## Records shown

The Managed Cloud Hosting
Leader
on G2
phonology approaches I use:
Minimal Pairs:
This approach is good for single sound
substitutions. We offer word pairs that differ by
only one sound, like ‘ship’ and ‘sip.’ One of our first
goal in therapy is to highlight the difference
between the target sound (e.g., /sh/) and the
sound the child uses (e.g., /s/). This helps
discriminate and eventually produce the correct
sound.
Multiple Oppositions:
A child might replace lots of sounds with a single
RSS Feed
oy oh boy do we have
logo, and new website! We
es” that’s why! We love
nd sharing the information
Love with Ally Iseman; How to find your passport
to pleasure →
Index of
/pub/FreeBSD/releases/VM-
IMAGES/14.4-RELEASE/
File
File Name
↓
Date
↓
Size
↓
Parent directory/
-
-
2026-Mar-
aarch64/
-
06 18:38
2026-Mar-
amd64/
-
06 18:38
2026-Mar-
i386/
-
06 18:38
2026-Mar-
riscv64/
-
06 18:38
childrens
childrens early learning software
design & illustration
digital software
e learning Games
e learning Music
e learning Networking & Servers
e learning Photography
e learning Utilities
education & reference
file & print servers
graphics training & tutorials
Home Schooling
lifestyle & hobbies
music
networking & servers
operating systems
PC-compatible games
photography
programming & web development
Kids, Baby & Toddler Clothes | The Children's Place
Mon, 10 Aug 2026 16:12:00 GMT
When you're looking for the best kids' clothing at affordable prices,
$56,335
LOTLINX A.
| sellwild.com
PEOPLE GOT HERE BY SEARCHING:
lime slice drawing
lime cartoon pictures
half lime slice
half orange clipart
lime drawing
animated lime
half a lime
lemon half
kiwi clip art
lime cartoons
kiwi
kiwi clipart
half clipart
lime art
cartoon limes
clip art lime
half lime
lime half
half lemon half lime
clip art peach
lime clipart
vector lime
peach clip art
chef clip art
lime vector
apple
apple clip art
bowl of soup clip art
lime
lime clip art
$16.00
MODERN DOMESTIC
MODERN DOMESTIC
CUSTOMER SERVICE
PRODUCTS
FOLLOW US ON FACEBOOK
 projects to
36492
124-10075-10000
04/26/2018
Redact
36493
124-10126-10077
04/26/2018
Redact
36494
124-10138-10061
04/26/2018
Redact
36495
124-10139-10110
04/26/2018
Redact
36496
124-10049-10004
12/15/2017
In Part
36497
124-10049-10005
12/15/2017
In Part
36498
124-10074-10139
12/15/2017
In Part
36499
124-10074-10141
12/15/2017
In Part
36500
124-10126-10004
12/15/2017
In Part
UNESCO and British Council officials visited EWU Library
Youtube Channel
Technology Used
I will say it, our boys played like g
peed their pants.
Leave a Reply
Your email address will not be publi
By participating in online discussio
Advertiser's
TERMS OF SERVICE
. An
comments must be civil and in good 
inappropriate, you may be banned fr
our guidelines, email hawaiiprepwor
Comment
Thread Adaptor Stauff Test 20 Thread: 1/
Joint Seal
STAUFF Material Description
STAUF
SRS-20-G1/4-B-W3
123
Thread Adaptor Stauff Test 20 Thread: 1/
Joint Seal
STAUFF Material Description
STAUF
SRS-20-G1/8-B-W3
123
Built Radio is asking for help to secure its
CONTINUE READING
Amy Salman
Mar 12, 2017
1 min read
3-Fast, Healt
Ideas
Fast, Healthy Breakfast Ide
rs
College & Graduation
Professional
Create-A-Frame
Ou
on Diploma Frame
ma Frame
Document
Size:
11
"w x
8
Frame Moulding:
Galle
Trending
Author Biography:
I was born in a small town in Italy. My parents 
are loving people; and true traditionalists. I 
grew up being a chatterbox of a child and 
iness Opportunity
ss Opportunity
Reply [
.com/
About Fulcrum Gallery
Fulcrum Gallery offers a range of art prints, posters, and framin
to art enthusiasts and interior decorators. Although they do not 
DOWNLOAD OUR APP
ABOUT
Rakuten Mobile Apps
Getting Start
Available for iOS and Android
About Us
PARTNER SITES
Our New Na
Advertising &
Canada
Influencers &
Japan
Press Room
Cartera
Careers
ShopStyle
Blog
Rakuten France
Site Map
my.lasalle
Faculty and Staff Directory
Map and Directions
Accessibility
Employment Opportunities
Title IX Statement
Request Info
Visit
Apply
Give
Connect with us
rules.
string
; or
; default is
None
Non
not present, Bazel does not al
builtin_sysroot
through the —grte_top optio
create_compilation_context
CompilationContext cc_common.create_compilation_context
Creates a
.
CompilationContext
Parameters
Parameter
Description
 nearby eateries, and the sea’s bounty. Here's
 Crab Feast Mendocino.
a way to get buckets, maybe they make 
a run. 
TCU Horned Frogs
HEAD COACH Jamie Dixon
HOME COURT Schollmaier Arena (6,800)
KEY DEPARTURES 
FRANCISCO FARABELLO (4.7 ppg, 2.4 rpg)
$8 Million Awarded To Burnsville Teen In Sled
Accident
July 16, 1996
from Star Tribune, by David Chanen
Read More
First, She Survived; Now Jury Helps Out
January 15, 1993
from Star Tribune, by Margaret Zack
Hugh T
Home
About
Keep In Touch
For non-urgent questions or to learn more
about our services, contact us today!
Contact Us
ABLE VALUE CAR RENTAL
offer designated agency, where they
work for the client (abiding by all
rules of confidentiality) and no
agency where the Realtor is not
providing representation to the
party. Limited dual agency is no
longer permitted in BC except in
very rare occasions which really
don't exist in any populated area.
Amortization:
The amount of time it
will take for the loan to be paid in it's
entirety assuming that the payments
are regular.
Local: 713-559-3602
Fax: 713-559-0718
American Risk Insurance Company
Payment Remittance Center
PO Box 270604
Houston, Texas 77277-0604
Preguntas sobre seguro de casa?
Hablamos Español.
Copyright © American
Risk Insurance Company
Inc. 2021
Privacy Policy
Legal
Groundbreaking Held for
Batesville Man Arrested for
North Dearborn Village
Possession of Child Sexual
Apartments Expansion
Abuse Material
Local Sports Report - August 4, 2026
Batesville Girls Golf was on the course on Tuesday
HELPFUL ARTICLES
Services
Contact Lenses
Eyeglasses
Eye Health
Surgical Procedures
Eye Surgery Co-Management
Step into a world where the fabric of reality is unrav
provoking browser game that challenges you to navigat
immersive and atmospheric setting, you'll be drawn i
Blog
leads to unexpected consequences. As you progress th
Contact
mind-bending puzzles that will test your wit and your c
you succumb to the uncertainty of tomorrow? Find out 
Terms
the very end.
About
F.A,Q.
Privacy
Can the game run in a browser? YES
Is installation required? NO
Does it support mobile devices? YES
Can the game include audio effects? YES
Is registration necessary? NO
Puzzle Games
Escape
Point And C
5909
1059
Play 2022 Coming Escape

## Assignment
Nothing but the lines from the one holding "Is registration necessary? NO" to the end of the entries should be returned, each exactly as it stands.

## Solution
Is registration necessary? NO
Puzzle Games
Escape
Point And C
5909
1059
Play 2022 Coming Escape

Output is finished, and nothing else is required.